YOUR INSTRUCTIONS: The answer must consist of every record below, reproduced exactly.

Structured page parsing data:
━━━━━━━━

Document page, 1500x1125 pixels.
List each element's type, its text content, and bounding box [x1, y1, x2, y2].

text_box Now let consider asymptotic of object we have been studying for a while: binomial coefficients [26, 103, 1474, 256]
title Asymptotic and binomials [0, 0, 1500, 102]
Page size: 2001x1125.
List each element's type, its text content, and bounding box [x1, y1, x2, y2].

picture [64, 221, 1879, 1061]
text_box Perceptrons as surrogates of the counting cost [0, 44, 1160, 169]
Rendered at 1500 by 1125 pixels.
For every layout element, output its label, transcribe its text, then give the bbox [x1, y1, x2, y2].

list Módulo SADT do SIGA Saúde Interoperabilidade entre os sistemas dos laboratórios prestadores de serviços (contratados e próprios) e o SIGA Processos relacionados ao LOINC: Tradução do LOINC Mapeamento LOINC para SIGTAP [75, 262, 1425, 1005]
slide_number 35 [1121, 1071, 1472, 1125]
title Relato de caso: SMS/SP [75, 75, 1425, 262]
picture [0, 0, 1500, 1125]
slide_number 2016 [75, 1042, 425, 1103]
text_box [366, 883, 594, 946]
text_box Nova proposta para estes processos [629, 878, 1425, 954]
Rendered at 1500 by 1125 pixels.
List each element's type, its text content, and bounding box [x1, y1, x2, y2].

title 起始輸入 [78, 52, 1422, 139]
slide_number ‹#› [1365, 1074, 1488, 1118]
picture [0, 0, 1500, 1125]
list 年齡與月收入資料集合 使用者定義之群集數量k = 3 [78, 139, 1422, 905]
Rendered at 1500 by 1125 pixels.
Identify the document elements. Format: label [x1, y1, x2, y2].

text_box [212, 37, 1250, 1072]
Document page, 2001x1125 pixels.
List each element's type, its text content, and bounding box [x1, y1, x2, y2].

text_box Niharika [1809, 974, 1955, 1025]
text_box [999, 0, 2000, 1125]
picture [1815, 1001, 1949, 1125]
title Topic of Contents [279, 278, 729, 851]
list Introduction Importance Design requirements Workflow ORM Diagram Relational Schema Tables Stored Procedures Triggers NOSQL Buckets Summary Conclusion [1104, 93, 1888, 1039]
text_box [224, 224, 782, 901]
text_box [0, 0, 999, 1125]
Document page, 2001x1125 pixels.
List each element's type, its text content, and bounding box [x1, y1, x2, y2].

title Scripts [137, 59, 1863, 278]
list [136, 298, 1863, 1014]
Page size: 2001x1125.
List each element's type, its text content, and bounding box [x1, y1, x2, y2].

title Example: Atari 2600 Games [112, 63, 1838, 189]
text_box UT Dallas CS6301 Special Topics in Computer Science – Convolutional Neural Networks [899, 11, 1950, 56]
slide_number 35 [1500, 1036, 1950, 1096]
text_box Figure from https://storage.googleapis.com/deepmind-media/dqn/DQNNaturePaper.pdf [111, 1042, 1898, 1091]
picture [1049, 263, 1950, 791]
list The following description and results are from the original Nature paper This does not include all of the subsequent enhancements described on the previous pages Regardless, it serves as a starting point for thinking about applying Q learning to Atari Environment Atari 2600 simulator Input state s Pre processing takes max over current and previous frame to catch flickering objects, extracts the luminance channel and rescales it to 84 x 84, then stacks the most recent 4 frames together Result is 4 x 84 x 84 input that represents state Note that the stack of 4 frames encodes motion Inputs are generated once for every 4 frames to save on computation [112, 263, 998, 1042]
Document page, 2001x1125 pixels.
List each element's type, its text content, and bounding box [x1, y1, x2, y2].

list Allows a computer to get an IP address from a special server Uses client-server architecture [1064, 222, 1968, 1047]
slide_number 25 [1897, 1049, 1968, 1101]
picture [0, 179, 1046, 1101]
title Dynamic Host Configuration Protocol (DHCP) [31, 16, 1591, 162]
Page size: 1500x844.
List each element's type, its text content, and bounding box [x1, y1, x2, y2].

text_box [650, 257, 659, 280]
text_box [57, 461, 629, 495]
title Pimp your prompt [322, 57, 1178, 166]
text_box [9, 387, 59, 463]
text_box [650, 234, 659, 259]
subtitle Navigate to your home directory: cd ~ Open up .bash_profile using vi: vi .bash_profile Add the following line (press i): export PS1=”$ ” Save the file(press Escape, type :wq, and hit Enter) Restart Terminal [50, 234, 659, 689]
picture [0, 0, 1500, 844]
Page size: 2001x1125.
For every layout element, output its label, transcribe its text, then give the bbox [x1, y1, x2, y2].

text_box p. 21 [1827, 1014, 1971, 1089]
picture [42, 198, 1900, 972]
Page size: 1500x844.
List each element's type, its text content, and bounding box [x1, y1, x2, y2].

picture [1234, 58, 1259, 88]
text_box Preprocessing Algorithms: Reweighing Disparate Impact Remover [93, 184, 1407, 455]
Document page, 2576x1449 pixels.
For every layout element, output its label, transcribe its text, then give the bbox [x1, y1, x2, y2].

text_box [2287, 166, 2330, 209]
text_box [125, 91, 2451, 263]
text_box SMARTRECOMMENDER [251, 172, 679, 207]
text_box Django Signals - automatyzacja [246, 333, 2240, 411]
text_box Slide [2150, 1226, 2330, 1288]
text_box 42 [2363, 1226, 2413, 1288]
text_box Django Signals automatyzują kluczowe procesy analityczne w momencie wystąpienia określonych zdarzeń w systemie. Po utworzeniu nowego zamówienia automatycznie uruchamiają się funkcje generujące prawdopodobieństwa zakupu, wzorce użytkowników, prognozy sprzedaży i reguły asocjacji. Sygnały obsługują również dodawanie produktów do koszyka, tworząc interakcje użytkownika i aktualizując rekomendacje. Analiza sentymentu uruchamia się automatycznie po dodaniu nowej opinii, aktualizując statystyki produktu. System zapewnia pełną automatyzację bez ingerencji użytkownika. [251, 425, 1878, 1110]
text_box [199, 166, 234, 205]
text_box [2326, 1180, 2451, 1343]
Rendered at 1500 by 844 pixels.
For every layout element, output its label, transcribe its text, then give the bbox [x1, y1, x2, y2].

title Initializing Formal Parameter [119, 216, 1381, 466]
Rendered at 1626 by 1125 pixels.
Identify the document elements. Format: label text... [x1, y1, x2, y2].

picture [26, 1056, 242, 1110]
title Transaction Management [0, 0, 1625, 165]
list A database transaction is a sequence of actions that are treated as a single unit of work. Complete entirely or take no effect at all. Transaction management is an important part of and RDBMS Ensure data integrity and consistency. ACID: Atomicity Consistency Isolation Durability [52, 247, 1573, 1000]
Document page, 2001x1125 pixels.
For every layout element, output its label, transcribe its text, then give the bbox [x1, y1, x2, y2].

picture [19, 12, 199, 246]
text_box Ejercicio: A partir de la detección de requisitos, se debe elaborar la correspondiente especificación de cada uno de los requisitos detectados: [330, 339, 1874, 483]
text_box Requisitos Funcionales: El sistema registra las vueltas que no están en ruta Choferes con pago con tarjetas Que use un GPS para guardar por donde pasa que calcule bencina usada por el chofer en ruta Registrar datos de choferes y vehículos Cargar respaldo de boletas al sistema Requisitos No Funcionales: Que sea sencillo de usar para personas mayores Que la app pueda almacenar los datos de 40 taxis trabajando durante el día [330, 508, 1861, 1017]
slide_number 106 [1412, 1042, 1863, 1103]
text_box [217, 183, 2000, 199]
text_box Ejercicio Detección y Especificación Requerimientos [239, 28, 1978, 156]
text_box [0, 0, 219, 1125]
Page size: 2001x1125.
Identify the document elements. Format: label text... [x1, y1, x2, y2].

━━━━━━━━

REPLY TO THE EXERCISE:
Document page, 1500x1125 pixels.
List each element's type, its text content, and bounding box [x1, y1, x2, y2].

text_box Now let consider asymptotic of object we have been studying for a while: binomial coefficients [26, 103, 1474, 256]
title Asymptotic and binomials [0, 0, 1500, 102]
Page size: 2001x1125.
List each element's type, its text content, and bounding box [x1, y1, x2, y2].

picture [64, 221, 1879, 1061]
text_box Perceptrons as surrogates of the counting cost [0, 44, 1160, 169]
Rendered at 1500 by 1125 pixels.
For every layout element, output its label, transcribe its text, then give the bbox [x1, y1, x2, y2].

list Módulo SADT do SIGA Saúde Interoperabilidade entre os sistemas dos laboratórios prestadores de serviços (contratados e próprios) e o SIGA Processos relacionados ao LOINC: Tradução do LOINC Mapeamento LOINC para SIGTAP [75, 262, 1425, 1005]
slide_number 35 [1121, 1071, 1472, 1125]
title Relato de caso: SMS/SP [75, 75, 1425, 262]
picture [0, 0, 1500, 1125]
slide_number 2016 [75, 1042, 425, 1103]
text_box [366, 883, 594, 946]
text_box Nova proposta para estes processos [629, 878, 1425, 954]
Rendered at 1500 by 1125 pixels.
List each element's type, its text content, and bounding box [x1, y1, x2, y2].

title 起始輸入 [78, 52, 1422, 139]
slide_number ‹#› [1365, 1074, 1488, 1118]
picture [0, 0, 1500, 1125]
list 年齡與月收入資料集合 使用者定義之群集數量k = 3 [78, 139, 1422, 905]
Rendered at 1500 by 1125 pixels.
Identify the document elements. Format: label [x1, y1, x2, y2].

text_box [212, 37, 1250, 1072]
Document page, 2001x1125 pixels.
List each element's type, its text content, and bounding box [x1, y1, x2, y2].

text_box Niharika [1809, 974, 1955, 1025]
text_box [999, 0, 2000, 1125]
picture [1815, 1001, 1949, 1125]
title Topic of Contents [279, 278, 729, 851]
list Introduction Importance Design requirements Workflow ORM Diagram Relational Schema Tables Stored Procedures Triggers NOSQL Buckets Summary Conclusion [1104, 93, 1888, 1039]
text_box [224, 224, 782, 901]
text_box [0, 0, 999, 1125]
Document page, 2001x1125 pixels.
List each element's type, its text content, and bounding box [x1, y1, x2, y2].

title Scripts [137, 59, 1863, 278]
list [136, 298, 1863, 1014]
Page size: 2001x1125.
List each element's type, its text content, and bounding box [x1, y1, x2, y2].

title Example: Atari 2600 Games [112, 63, 1838, 189]
text_box UT Dallas CS6301 Special Topics in Computer Science – Convolutional Neural Networks [899, 11, 1950, 56]
slide_number 35 [1500, 1036, 1950, 1096]
text_box Figure from https://storage.googleapis.com/deepmind-media/dqn/DQNNaturePaper.pdf [111, 1042, 1898, 1091]
picture [1049, 263, 1950, 791]
list The following description and results are from the original Nature paper This does not include all of the subsequent enhancements described on the previous pages Regardless, it serves as a starting point for thinking about applying Q learning to Atari Environment Atari 2600 simulator Input state s Pre processing takes max over current and previous frame to catch flickering objects, extracts the luminance channel and rescales it to 84 x 84, then stacks the most recent 4 frames together Result is 4 x 84 x 84 input that represents state Note that the stack of 4 frames encodes motion Inputs are generated once for every 4 frames to save on computation [112, 263, 998, 1042]
Document page, 2001x1125 pixels.
List each element's type, its text content, and bounding box [x1, y1, x2, y2].

list Allows a computer to get an IP address from a special server Uses client-server architecture [1064, 222, 1968, 1047]
slide_number 25 [1897, 1049, 1968, 1101]
picture [0, 179, 1046, 1101]
title Dynamic Host Configuration Protocol (DHCP) [31, 16, 1591, 162]
Page size: 1500x844.
List each element's type, its text content, and bounding box [x1, y1, x2, y2].

text_box [650, 257, 659, 280]
text_box [57, 461, 629, 495]
title Pimp your prompt [322, 57, 1178, 166]
text_box [9, 387, 59, 463]
text_box [650, 234, 659, 259]
subtitle Navigate to your home directory: cd ~ Open up .bash_profile using vi: vi .bash_profile Add the following line (press i): export PS1=”$ ” Save the file(press Escape, type :wq, and hit Enter) Restart Terminal [50, 234, 659, 689]
picture [0, 0, 1500, 844]
Page size: 2001x1125.
For every layout element, output its label, transcribe its text, then give the bbox [x1, y1, x2, y2].

text_box p. 21 [1827, 1014, 1971, 1089]
picture [42, 198, 1900, 972]
Page size: 1500x844.
List each element's type, its text content, and bounding box [x1, y1, x2, y2].

picture [1234, 58, 1259, 88]
text_box Preprocessing Algorithms: Reweighing Disparate Impact Remover [93, 184, 1407, 455]
Document page, 2576x1449 pixels.
For every layout element, output its label, transcribe its text, then give the bbox [x1, y1, x2, y2].

text_box [2287, 166, 2330, 209]
text_box [125, 91, 2451, 263]
text_box SMARTRECOMMENDER [251, 172, 679, 207]
text_box Django Signals - automatyzacja [246, 333, 2240, 411]
text_box Slide [2150, 1226, 2330, 1288]
text_box 42 [2363, 1226, 2413, 1288]
text_box Django Signals automatyzują kluczowe procesy analityczne w momencie wystąpienia określonych zdarzeń w systemie. Po utworzeniu nowego zamówienia automatycznie uruchamiają się funkcje generujące prawdopodobieństwa zakupu, wzorce użytkowników, prognozy sprzedaży i reguły asocjacji. Sygnały obsługują również dodawanie produktów do koszyka, tworząc interakcje użytkownika i aktualizując rekomendacje. Analiza sentymentu uruchamia się automatycznie po dodaniu nowej opinii, aktualizując statystyki produktu. System zapewnia pełną automatyzację bez ingerencji użytkownika. [251, 425, 1878, 1110]
text_box [199, 166, 234, 205]
text_box [2326, 1180, 2451, 1343]
Rendered at 1500 by 844 pixels.
For every layout element, output its label, transcribe its text, then give the bbox [x1, y1, x2, y2].

title Initializing Formal Parameter [119, 216, 1381, 466]
Rendered at 1626 by 1125 pixels.
Identify the document elements. Format: label text... [x1, y1, x2, y2].

picture [26, 1056, 242, 1110]
title Transaction Management [0, 0, 1625, 165]
list A database transaction is a sequence of actions that are treated as a single unit of work. Complete entirely or take no effect at all. Transaction management is an important part of and RDBMS Ensure data integrity and consistency. ACID: Atomicity Consistency Isolation Durability [52, 247, 1573, 1000]
Document page, 2001x1125 pixels.
For every layout element, output its label, transcribe its text, then give the bbox [x1, y1, x2, y2].

picture [19, 12, 199, 246]
text_box Ejercicio: A partir de la detección de requisitos, se debe elaborar la correspondiente especificación de cada uno de los requisitos detectados: [330, 339, 1874, 483]
text_box Requisitos Funcionales: El sistema registra las vueltas que no están en ruta Choferes con pago con tarjetas Que use un GPS para guardar por donde pasa que calcule bencina usada por el chofer en ruta Registrar datos de choferes y vehículos Cargar respaldo de boletas al sistema Requisitos No Funcionales: Que sea sencillo de usar para personas mayores Que la app pueda almacenar los datos de 40 taxis trabajando durante el día [330, 508, 1861, 1017]
slide_number 106 [1412, 1042, 1863, 1103]
text_box [217, 183, 2000, 199]
text_box Ejercicio Detección y Especificación Requerimientos [239, 28, 1978, 156]
text_box [0, 0, 219, 1125]
Page size: 2001x1125.
Identify the document elements. Format: label text... [x1, y1, x2, y2].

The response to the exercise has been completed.